The term "gynandromorph" literally means part female (gyn-) and part male (andro-).  You might ask how such a thing can happen -- well, here's the answer.  Stick with me here, as this requires some significant explanation!!

        All sexually reproducing organisms begin existence as a single cell, a zygote, which is a fused sperm and egg cell.  This cell then divides and divides, eventually making all the different cells in the body.  During the process of cell division, some cells obviously become different from others (a process called differentiation) and ultimately a cell's development becomes determined at some point, that is, it enters a developmental pathway that determines what it will become (a muscle cell, a nerve cell, a cell lining the intestine, etc.).

        In humans, the earliest cell divisions are indeterminate, which means that the developmental pathway is still flexible for all of the cells.  An interesting side benefit of this is that, if one of these early cells happened to be destroyed, the end result is that it has virtually NO effect on development, since the other cells are still "flexible" in what they can become.

        On the other hand, each cell division in insects, from the zygote on, is completely determinate, which means that decisions about what a cell will become are made with each division.  The decisions that are made with the earliest cell divisions are as follows:

Just to follow up on what I said about humans, if an insect cell were to be damaged after the third division, say the lower back right cell, you would end up with seven-eighths of an insect (missing the back lower right part of the abdomen, for instance) if development could proceed fully.

        Now, what does this have to do with gynandromorphs?  I'll get there.

        Sex is determined, in both humans and Lepidoptera, by sex chromosomes called the X & Y chromosomes.  In humans, an individual that is male will have X & Y chromosomes, whereas a female will have two X chromosomes.  In Lepidoptera, the situation is reversed -- XX is male and XY (or simply one X and no Y) is female.  I should point out that it is the number of X's that is important.  In Lepidoptera, an individual with just one X (and no Y) is going to be female.  Any individual with two (or more) X's will be male.

        When cells divide, one complete copy of all the genetic information (DNA) is passed to both cells, or, in other words, before the division there are two complete copies of DNA in each of the chromosomes, which are attached to each other before division.  These two copies of the DNA in each chromosome are then separated during cell division.  Occasionally, the two copies of a particular chromosome do not detach from each other during cell division (called non-disjunction), and the end result is that one of the cells will end up missing an entire chromosome, which is typically lethal to the cell.  The other cell (that gets the unseparated chromosome) may be unaffected, or normal, though problems can occur in this cell as well.

        However, if a non-disjunction occurs in an X chromosome in an individual that is XX (male in butterflies/moths), that would mean that one of the cells in this division would end up with one X chromosome, while the other would end up with two (or three) X's.  In other words, one of the resulting cells (and all cells that came from that cell) would be female, while the other cell (and its descendents) would be male. 

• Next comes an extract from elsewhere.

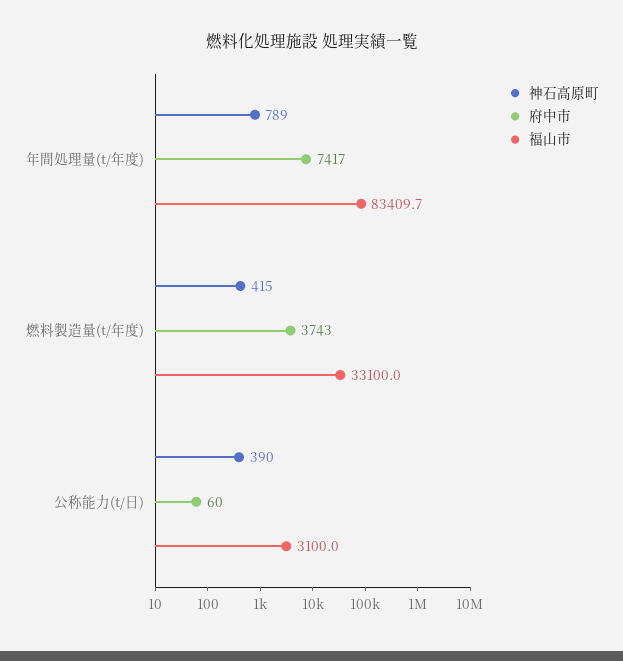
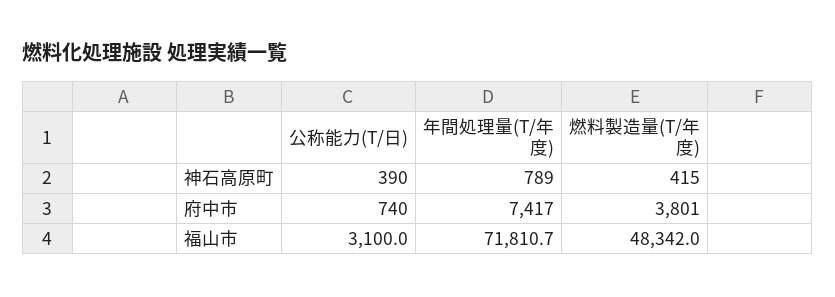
福山市, 年間処理量(t/年度): 83409.7 -> 71810.7
府中市, 燃料製造量(t/年度): 3743 -> 3801
福山市, 燃料製造量(t/年度): 33100 -> 48342
府中市, 公称能力(t/日): 60 -> 740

        So, if you have a non-disjunction in an X chromosome in an XX individual during the first division of the zygote, then you will end up with an individual that appears half male (on one side) and half female (on the other side).  This is called a bilateral gynandromorph.  The non-disjunction can occur during later divisions, however, giving you a smaller portion of the body/wings that looks like one sex and a larger portion that looks like another.  It can even happen more than once during development, so that you end up with patches of female and male scattered around on the individual, resulting in what is called a mosaic (see second Tiger Swallowtail, below).  VERY bizarre!

        So there you have it.  Three of the four gynandromorphs I have pictured here are virtual bilateral gynandromoprhs, with the left side male and right side female in all cases (just coincidence), meaning the right side is lacking an X chromosome and that the non-disjunction of the X chromosome happened in the very first division of the zygote during development.  Needless to say, this can result in a very striking looking individual!!  Both the Tiger Swallowtail and the Diana Fritillary have two distinctly different looking sexes (called sexual dimorphism).

Tiger Swallowtail (Papilio glaucus) gynandromorph (left half male, right half female), James Adams, 2004.
You can see the somewhat extended male clasper on the left side of the abdomen, and the male's yellow tegula
on the left side of the thorax.  Collected at:  Pigeon Mountain (west side), Walker Co., Georgia, April 16, 2004.

Marc Perlman, 2004.  This is an example of a mosaic individual,
as mentioned above.

A nearly bilateral gynandromorph of Speyeria diana (a little extra female on the upper left hindwing),
reared from female from Cooper's Creek WMA, Fannin/Union Cos., Georgia.
                The left image is the upperside, the right is the underside.

Irving Finkelstein.  Note the line down the middle of the underside of the abdomen.

Malacosoma disstria gynandromorph (left half male, right half female), James Adams, 2001.
You can even see a line directly down the middle of the body where the lighter, somewhat fluffier
scales of the male are visible on the left, and the darker scales of the female are visible on the right.
The female abdomen is also typically a bit longer than the male, which explains why the abdomen
is curled to the left (the longer female side is on the right). 
Collected at: Micanopy, Alachua Co., Florida, April.